In the data below, find every line with the word "pixels" and copy it out.

◆ RECORDS TO PROCESS ◆

================

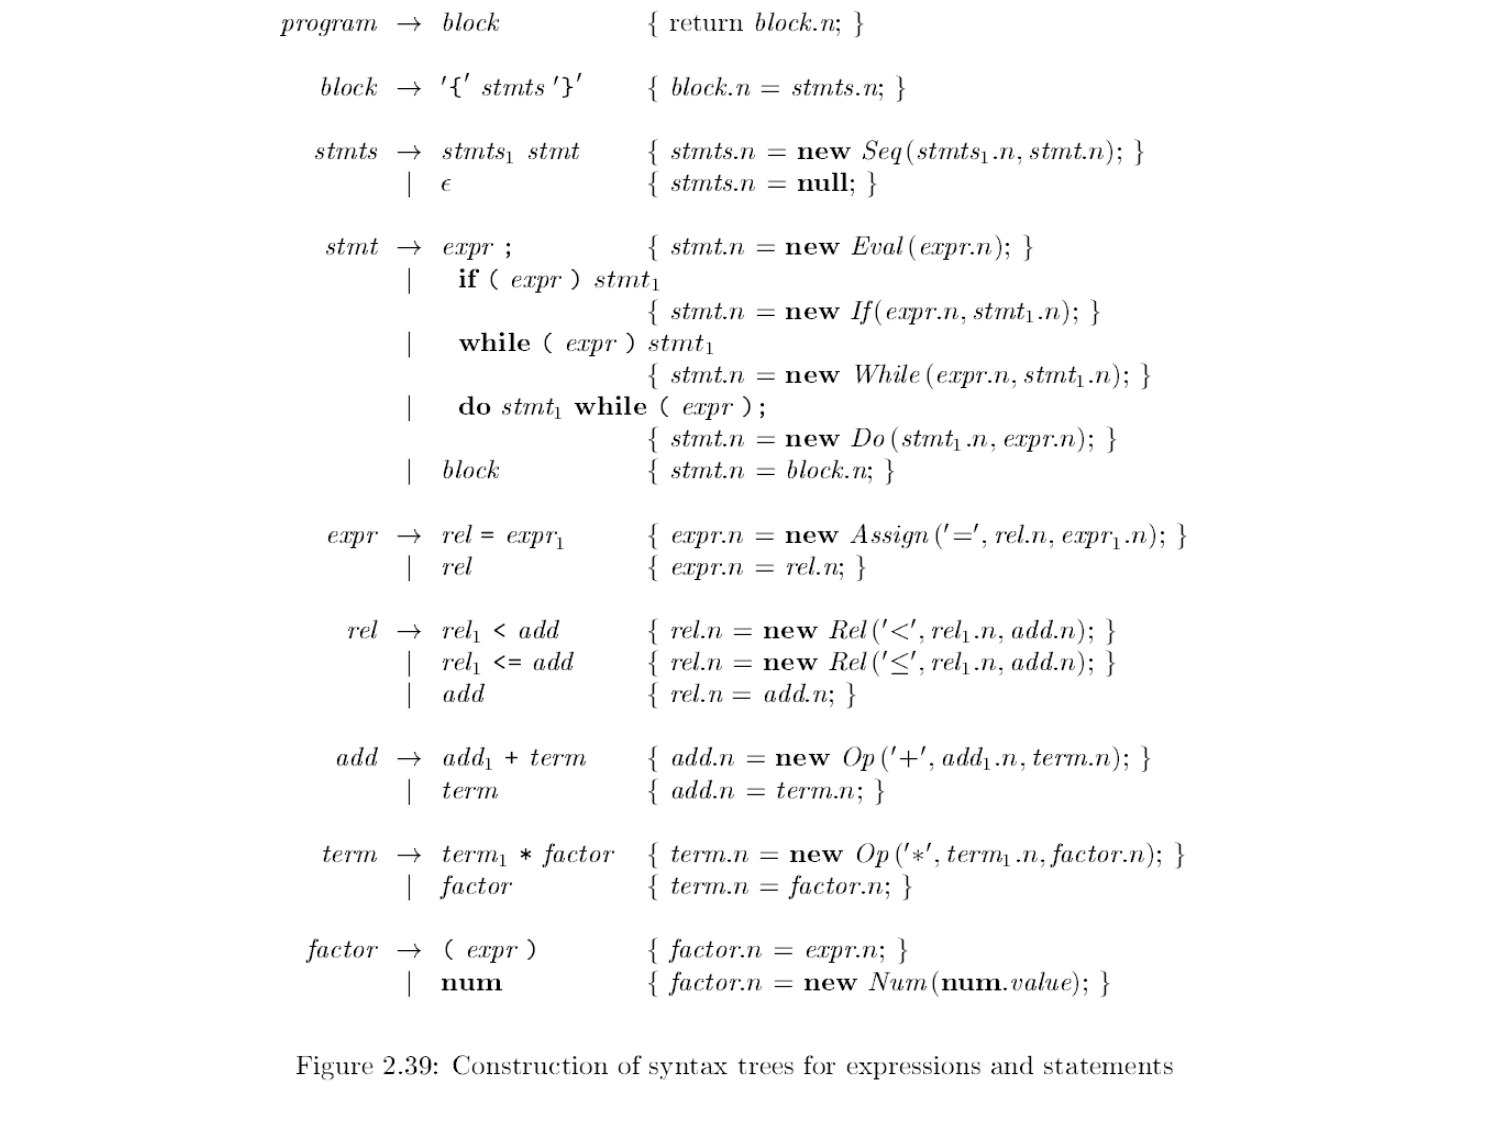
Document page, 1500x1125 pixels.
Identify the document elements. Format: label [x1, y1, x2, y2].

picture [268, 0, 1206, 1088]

================

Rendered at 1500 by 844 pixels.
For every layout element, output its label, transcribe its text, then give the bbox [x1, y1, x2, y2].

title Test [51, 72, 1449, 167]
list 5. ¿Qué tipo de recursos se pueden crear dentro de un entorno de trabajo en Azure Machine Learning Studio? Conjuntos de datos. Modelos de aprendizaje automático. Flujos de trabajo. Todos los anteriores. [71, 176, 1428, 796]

================

◆ ANSWER SECTION ◆
Document page, 1500x1125 pixels.
Rendered at 1500 by 844 pixels.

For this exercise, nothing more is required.